Most people think great copy is about clever words. Joe Sugarman built a mail-order empire proving the opposite: it is about getting one sentence read, then the next, then the next. He sold sunglasses, calculators, and thermostats through long magazine ads at a time when “nobody reads long copy.” He read all of it, because he engineered every line to pull the eye downward.
Here are his 15 axioms, the way a working copywriter should hold them.
1. Copy is a mental process, not a writing trick. Your copy is the sum of everything you know about the product, the customer, and life. You cannot fake the homework.
2. All the elements exist to do one job: get the copy read. The headline, the photo, the caption, the layout. None of them sell. They only buy you the next second of attention.
3. The first sentence has one purpose: to get the second sentence read. Make it short. Almost too short. “I goofed.” “Losing weight is not easy.”
4. So does the second sentence. And the third. This is the “slippery slide.” Once a reader starts, every line should make stopping feel unnatural.
5. Create a buying environment. The tone, the look, the feel set the mood before a single benefit lands. A luxury watch and a discount tool need different air.
6. Seeds of curiosity keep them moving. Drop small phrases that promise more: “But there is a catch.” “Let me explain.” “It gets better.” They are cheap, and they work.
7. You sell on emotion. You justify with logic. People buy because they feel something, then reach for reasons. Give them the feeling first, the spec sheet second.
8. Every product has a unique nature. Find it. What is strange, surprising, or true only about this thing? That is your angle.
9. Know your customer’s nature too. Their fears, their language, the objection they will not say out loud.
10. Stay in harmony with the reader. Get them nodding yes early with statements they cannot argue with. Agreement builds momentum toward the ask.
11. Resolve objections before they harden. Name the doubt the reader already has, then dissolve it. Silence on a known objection reads as a dodge.
12. Storytelling outsells description. A short, true story about how the product came to be will outpull a list of features every time.
13. Be specific, and you become believable. “Cuts grass” is forgettable. “Cuts a quarter-acre lawn in 19 minutes” is a claim you can picture.
14. Make the copy flow. Read it aloud. Where you stumble, the reader stumbles. Smooth rhythm is not decoration, it is retention.

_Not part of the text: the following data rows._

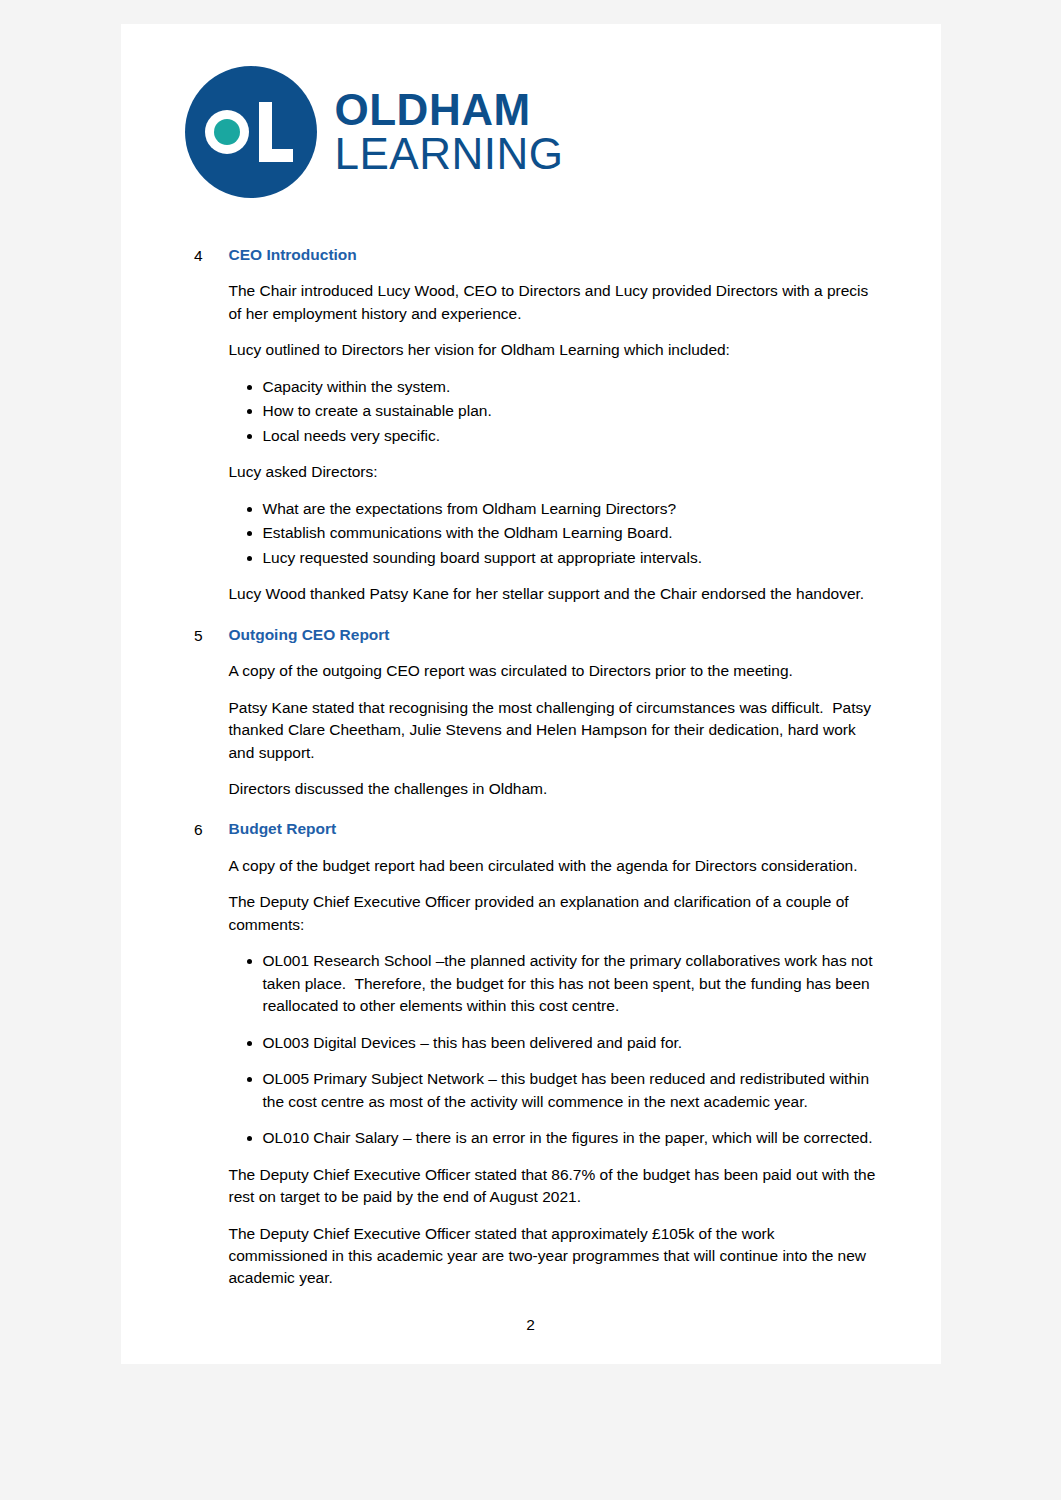OLDHAM
LEARNING
4
CEO Introduction
The Chair introduced Lucy Wood, CEO to Directors and Lucy provided Directors with a precis of her employment history and experience.
Lucy outlined to Directors her vision for Oldham Learning which included:
Capacity within the system.
How to create a sustainable plan.
Local needs very specific.
Lucy asked Directors:
What are the expectations from Oldham Learning Directors?
Establish communications with the Oldham Learning Board.
Lucy requested sounding board support at appropriate intervals.
Lucy Wood thanked Patsy Kane for her stellar support and the Chair endorsed the handover.
5
Outgoing CEO Report
A copy of the outgoing CEO report was circulated to Directors prior to the meeting.
Patsy Kane stated that recognising the most challenging of circumstances was difficult. Patsy thanked Clare Cheetham, Julie Stevens and Helen Hampson for their dedication, hard work and support.
Directors discussed the challenges in Oldham.
6
Budget Report
A copy of the budget report had been circulated with the agenda for Directors consideration.
The Deputy Chief Executive Officer provided an explanation and clarification of a couple of comments:
OL001 Research School –the planned activity for the primary collaboratives work has not taken place. Therefore, the budget for this has not been spent, but the funding has been reallocated to other elements within this cost centre.
OL003 Digital Devices – this has been delivered and paid for.
OL005 Primary Subject Network – this budget has been reduced and redistributed within the cost centre as most of the activity will commence in the next academic year.
OL010 Chair Salary – there is an error in the figures in the paper, which will be corrected.
The Deputy Chief Executive Officer stated that 86.7% of the budget has been paid out with the rest on target to be paid by the end of August 2021.
The Deputy Chief Executive Officer stated that approximately £105k of the work commissioned in this academic year are two-year programmes that will continue into the new academic year.
2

15. Always edit toward shorter. Sugarman cut and cut until every word earned its place. Your first draft is raw material, not the product.
How to use this tomorrow
Pick one piece of copy you already have. Do three passes, one axiom group at a time.

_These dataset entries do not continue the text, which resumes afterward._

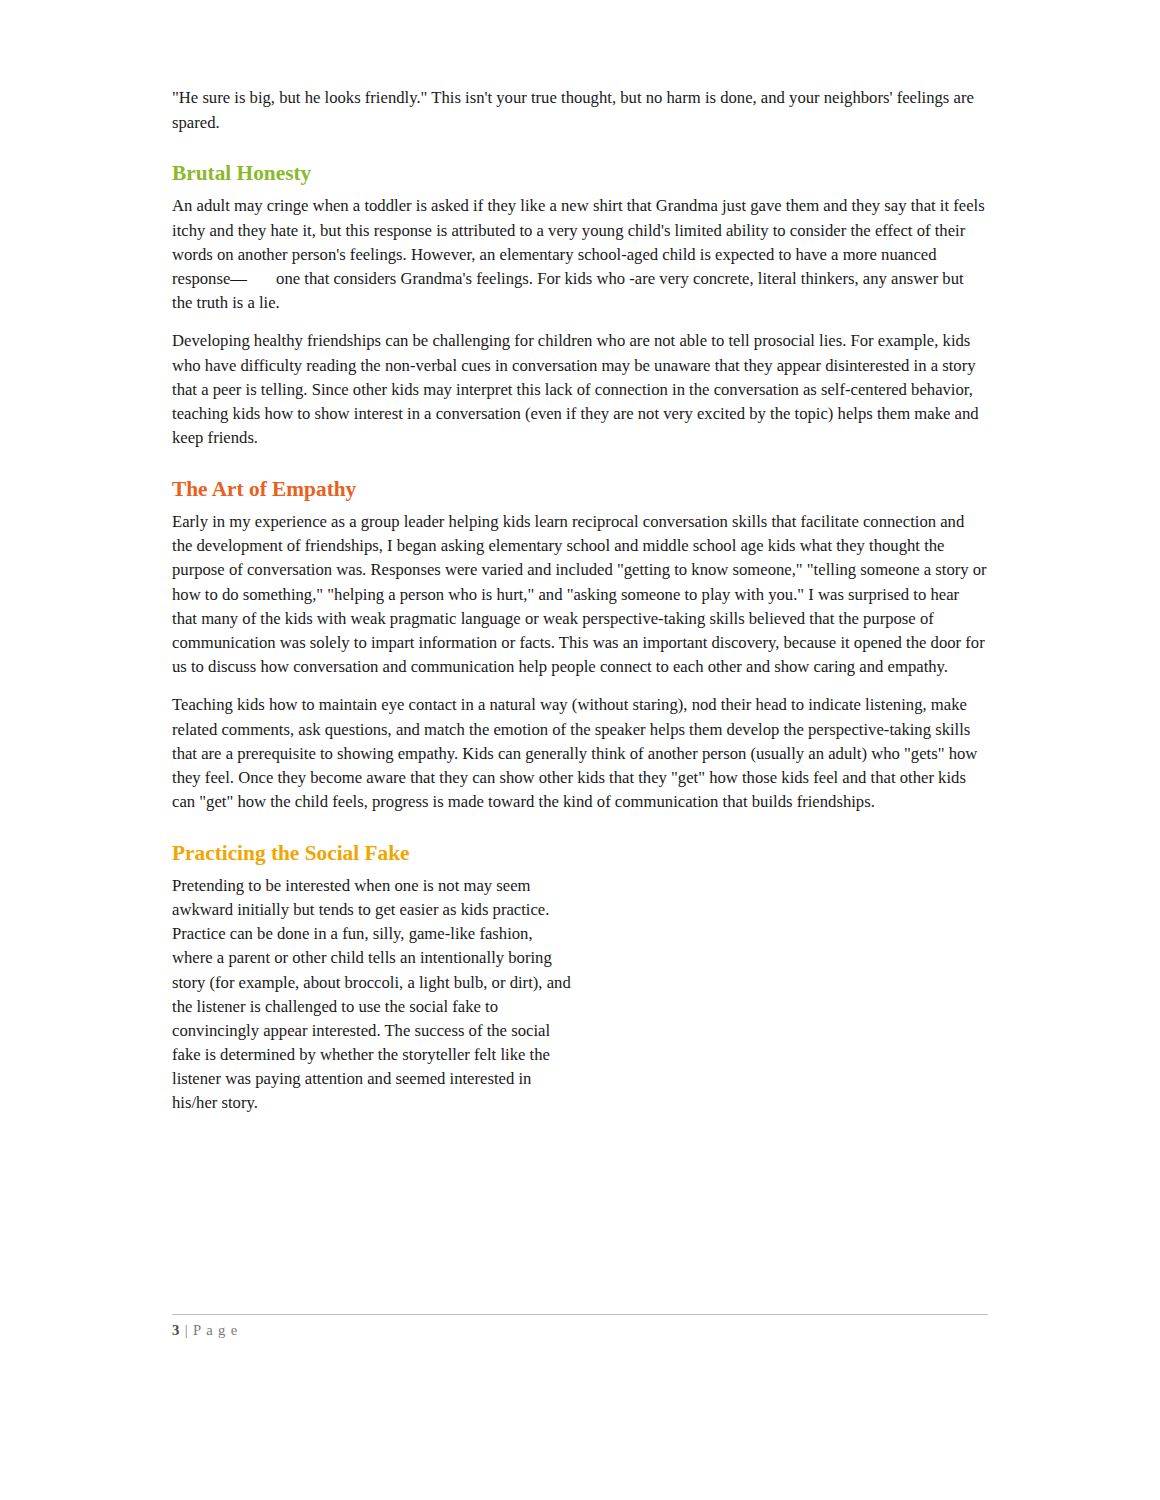"He sure is big, but he looks friendly." This isn't your true thought, but no harm is done, and your neighbors' feelings are spared.
Brutal Honesty
An adult may cringe when a toddler is asked if they like a new shirt that Grandma just gave them and they say that it feels itchy and they hate it, but this response is attributed to a very young child's limited ability to consider the effect of their words on another person's feelings. However, an elementary school-aged child is expected to have a more nuanced response— one that considers Grandma's feelings. For kids who -are very concrete, literal thinkers, any answer but the truth is a lie.
Developing healthy friendships can be challenging for children who are not able to tell prosocial lies. For example, kids who have difficulty reading the non-verbal cues in conversation may be unaware that they appear disinterested in a story that a peer is telling. Since other kids may interpret this lack of connection in the conversation as self-centered behavior, teaching kids how to show interest in a conversation (even if they are not very excited by the topic) helps them make and keep friends.
The Art of Empathy
Early in my experience as a group leader helping kids learn reciprocal conversation skills that facilitate connection and the development of friendships, I began asking elementary school and middle school age kids what they thought the purpose of conversation was. Responses were varied and included "getting to know someone," "telling someone a story or how to do something," "helping a person who is hurt," and "asking someone to play with you." I was surprised to hear that many of the kids with weak pragmatic language or weak perspective-taking skills believed that the purpose of communication was solely to impart information or facts. This was an important discovery, because it opened the door for us to discuss how conversation and communication help people connect to each other and show caring and empathy.
Teaching kids how to maintain eye contact in a natural way (without staring), nod their head to indicate listening, make related comments, ask questions, and match the emotion of the speaker helps them develop the perspective-taking skills that are a prerequisite to showing empathy. Kids can generally think of another person (usually an adult) who "gets" how they feel. Once they become aware that they can show other kids that they "get" how those kids feel and that other kids can "get" how the child feels, progress is made toward the kind of communication that builds friendships.
Practicing the Social Fake
Pretending to be interested when one is not may seem awkward initially but tends to get easier as kids practice. Practice can be done in a fun, silly, game-like fashion, where a parent or other child tells an intentionally boring story (for example, about broccoli, a light bulb, or dirt), and the listener is challenged to use the social fake to convincingly appear interested. The success of the social fake is determined by whether the storyteller felt like the listener was paying attention and seemed interested in his/her story.
3 | P a g e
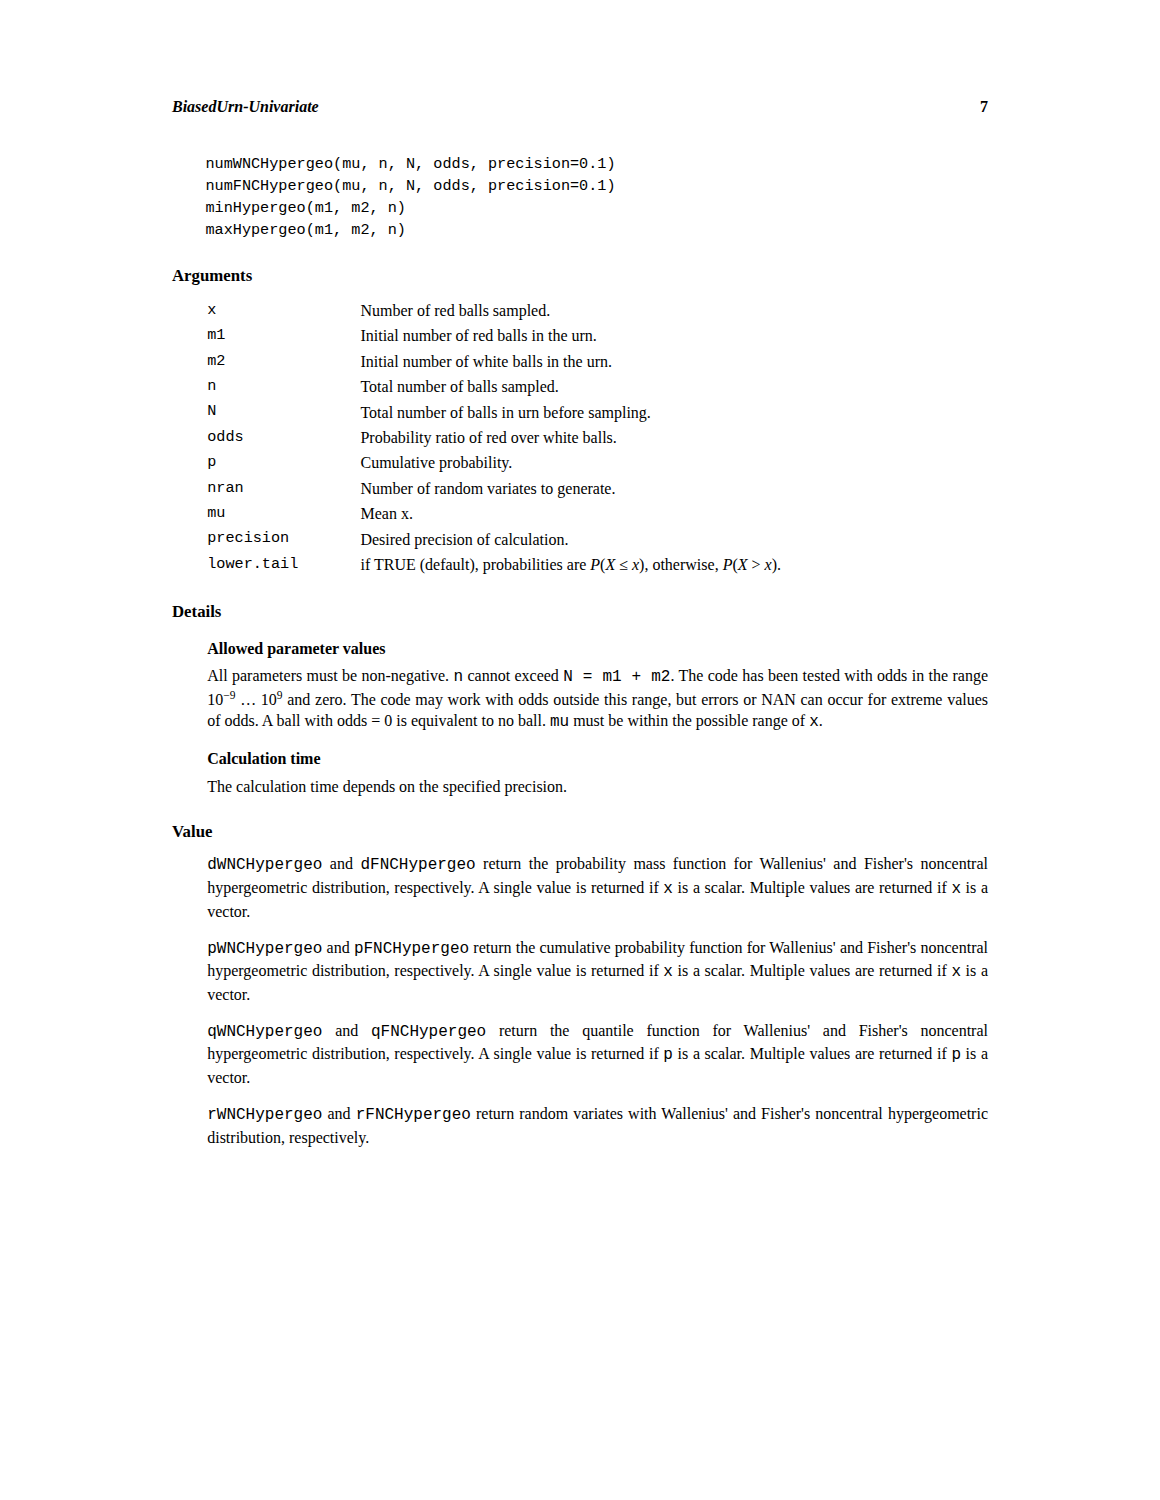BiasedUrn-Univariate 7
numWNCHypergeo(mu, n, N, odds, precision=0.1)
numFNCHypergeo(mu, n, N, odds, precision=0.1)
minHypergeo(m1, m2, n)
maxHypergeo(m1, m2, n)
Arguments
| x | Number of red balls sampled. |
| m1 | Initial number of red balls in the urn. |
| m2 | Initial number of white balls in the urn. |
| n | Total number of balls sampled. |
| N | Total number of balls in urn before sampling. |
| odds | Probability ratio of red over white balls. |
| p | Cumulative probability. |
| nran | Number of random variates to generate. |
| mu | Mean x. |
| precision | Desired precision of calculation. |
| lower.tail | if TRUE (default), probabilities are P ( X ≤ x ), otherwise, P ( X > x ). |
Details
Allowed parameter values
All parameters must be non-negative. n cannot exceed N = m1 + m2. The code has been tested with odds in the range 10−9 … 109 and zero. The code may work with odds outside this range, but errors or NAN can occur for extreme values of odds. A ball with odds = 0 is equivalent to no ball. mu must be within the possible range of x.
Calculation time
The calculation time depends on the specified precision.
Value
dWNCHypergeo and dFNCHypergeo return the probability mass function for Wallenius' and Fisher's noncentral hypergeometric distribution, respectively. A single value is returned if x is a scalar. Multiple values are returned if x is a vector.
pWNCHypergeo and pFNCHypergeo return the cumulative probability function for Wallenius' and Fisher's noncentral hypergeometric distribution, respectively. A single value is returned if x is a scalar. Multiple values are returned if x is a vector.
qWNCHypergeo and qFNCHypergeo return the quantile function for Wallenius' and Fisher's noncentral hypergeometric distribution, respectively. A single value is returned if p is a scalar. Multiple values are returned if p is a vector.
rWNCHypergeo and rFNCHypergeo return random variates with Wallenius' and Fisher's noncentral hypergeometric distribution, respectively.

First pass, the slide: rewrite the opening so the first sentence is short and the next three pull the eye down. Cut anything that lets the reader exit.

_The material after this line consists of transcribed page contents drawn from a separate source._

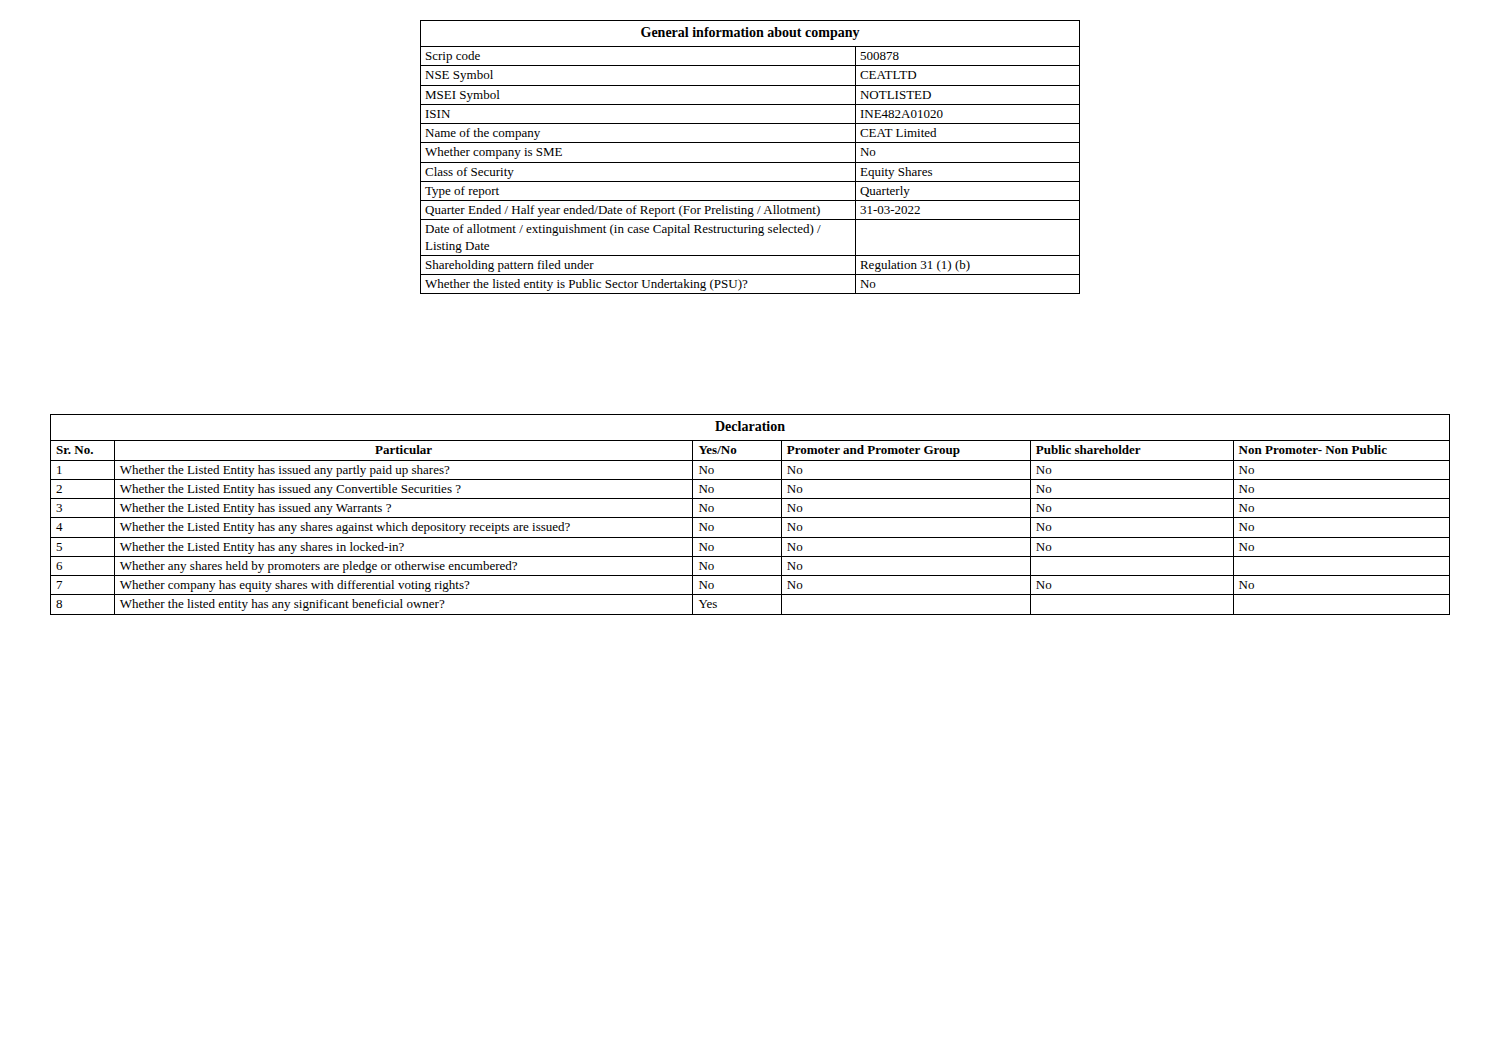General information about company
| Scrip code | 500878 |
| NSE Symbol | CEATLTD |
| MSEI Symbol | NOTLISTED |
| ISIN | INE482A01020 |
| Name of the company | CEAT Limited |
| Whether company is SME | No |
| Class of Security | Equity Shares |
| Type of report | Quarterly |
| Quarter Ended / Half year ended/Date of Report (For Prelisting / Allotment) | 31-03-2022 |
| Date of allotment / extinguishment (in case Capital Restructuring selected) / Listing Date | |
| Shareholding pattern filed under | Regulation 31 (1) (b) |
| Whether the listed entity is Public Sector Undertaking (PSU)? | No |
Declaration
| Sr. No. | Particular | Yes/No | Promoter and Promoter Group | Public shareholder | Non Promoter- Non Public |
| --- | --- | --- | --- | --- | --- |
| 1 | Whether the Listed Entity has issued any partly paid up shares? | No | No | No | No |
| 2 | Whether the Listed Entity has issued any Convertible Securities ? | No | No | No | No |
| 3 | Whether the Listed Entity has issued any Warrants ? | No | No | No | No |
| 4 | Whether the Listed Entity has any shares against which depository receipts are issued? | No | No | No | No |
| 5 | Whether the Listed Entity has any shares in locked-in? | No | No | No | No |
| 6 | Whether any shares held by promoters are pledge or otherwise encumbered? | No | No | | |
| 7 | Whether company has equity shares with differential voting rights? | No | No | No | No |
| 8 | Whether the listed entity has any significant beneficial owner? | Yes | | | |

Second pass, emotion then logic: find the line where you started reciting features. Move a feeling in front of it. Then keep the features as the justification.
Third pass, specificity: hunt every vague claim and replace it with a number, a name, or a concrete picture.
That is the whole method. Not clever words. Engineered attention, an honest emotion, and a reason the reader can defend to themselves.
Takeaway: Your first sentence does not have to sell. It only has to make the second one impossible to skip.